How to replicate storage with DRBD in Linux
How to Replicate Storage with DRBD in Linux
Introduction
Distributed Replicated Block Device (DRBD) is a powerful Linux kernel module that creates a distributed storage system by replicating block devices between multiple servers. Often referred to as "RAID 1 over the network," DRBD provides real-time data synchronization across geographically distributed locations, making it an essential component for high-availability (HA) clusters and disaster recovery solutions.

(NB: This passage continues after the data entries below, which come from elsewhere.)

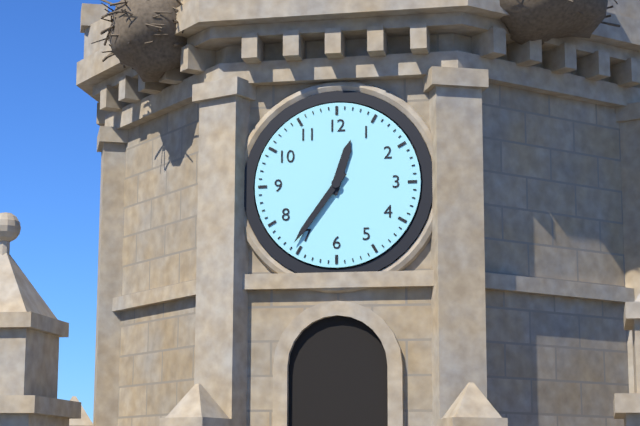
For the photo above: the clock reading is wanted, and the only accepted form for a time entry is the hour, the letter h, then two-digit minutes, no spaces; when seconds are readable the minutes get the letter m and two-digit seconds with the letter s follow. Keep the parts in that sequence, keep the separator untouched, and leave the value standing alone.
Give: 12h36
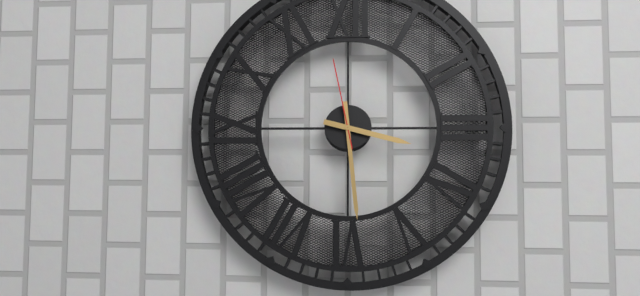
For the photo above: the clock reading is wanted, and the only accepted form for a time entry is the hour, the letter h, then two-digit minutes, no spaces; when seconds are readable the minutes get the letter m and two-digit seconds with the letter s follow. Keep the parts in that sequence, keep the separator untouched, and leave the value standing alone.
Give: 3h29m58s
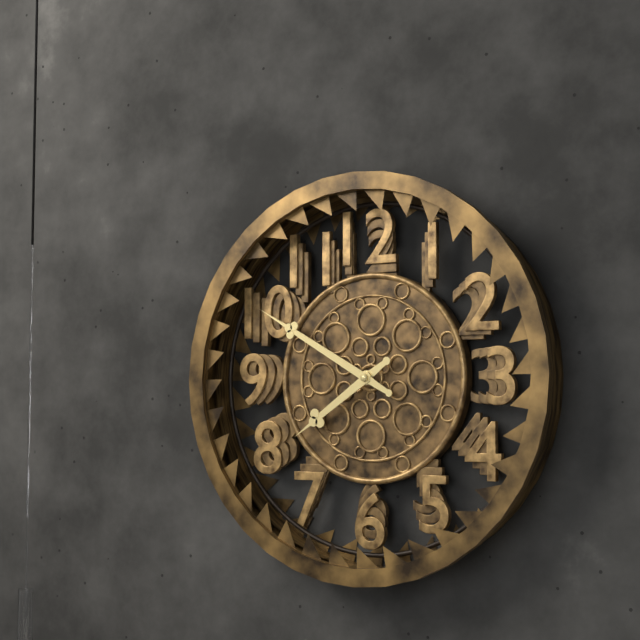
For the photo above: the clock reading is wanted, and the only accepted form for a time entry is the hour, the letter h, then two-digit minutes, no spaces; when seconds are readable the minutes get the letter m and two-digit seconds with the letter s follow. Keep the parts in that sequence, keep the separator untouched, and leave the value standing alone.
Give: 7h50
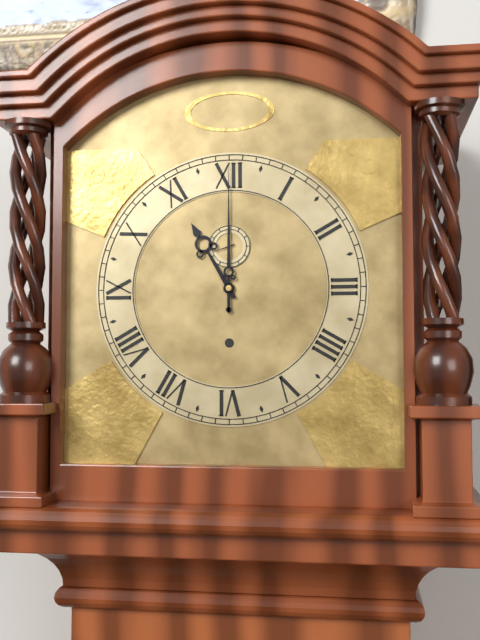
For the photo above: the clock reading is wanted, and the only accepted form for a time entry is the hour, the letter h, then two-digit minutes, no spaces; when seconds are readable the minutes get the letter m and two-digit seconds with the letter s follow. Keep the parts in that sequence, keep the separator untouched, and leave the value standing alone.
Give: 11h00
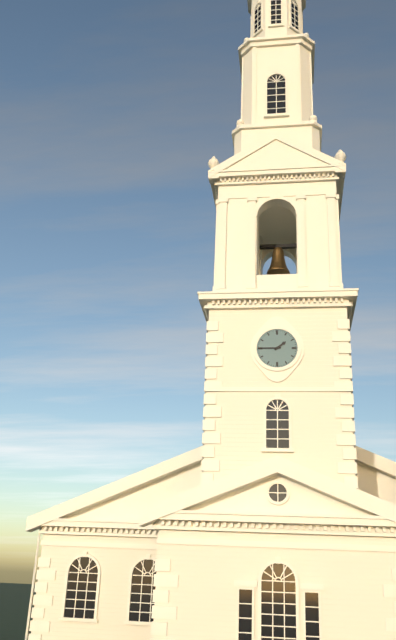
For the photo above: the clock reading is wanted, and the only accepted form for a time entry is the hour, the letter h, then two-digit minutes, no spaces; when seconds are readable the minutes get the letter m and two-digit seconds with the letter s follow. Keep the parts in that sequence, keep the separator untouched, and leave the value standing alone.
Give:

In this comprehensive guide, you'll learn how to implement DRBD storage replication in Linux environments. We'll cover everything from basic installation and configuration to advanced troubleshooting techniques, ensuring you have the knowledge to deploy robust, fault-tolerant storage solutions.
DRBD operates at the block device level, intercepting write operations and transmitting them to remote nodes before confirming completion. This approach ensures data consistency and provides seamless failover capabilities, making it ideal for critical applications that require zero data loss and minimal downtime.
Prerequisites and Requirements
Before implementing DRBD storage replication, ensure your environment meets the following requirements:
Hardware Requirements
- Two or more Linux servers with identical or similar hardware specifications
- Dedicated storage devices (physical disks, LVM volumes, or partitions) of equal or larger size on each node
- Reliable network connectivity between nodes with sufficient bandwidth for data replication
- Minimum 1GB RAM per node (2GB or more recommended for production environments)
Software Requirements
- Linux distribution supporting DRBD (RHEL/CentOS 7+, Ubuntu 18.04+, SUSE, Debian)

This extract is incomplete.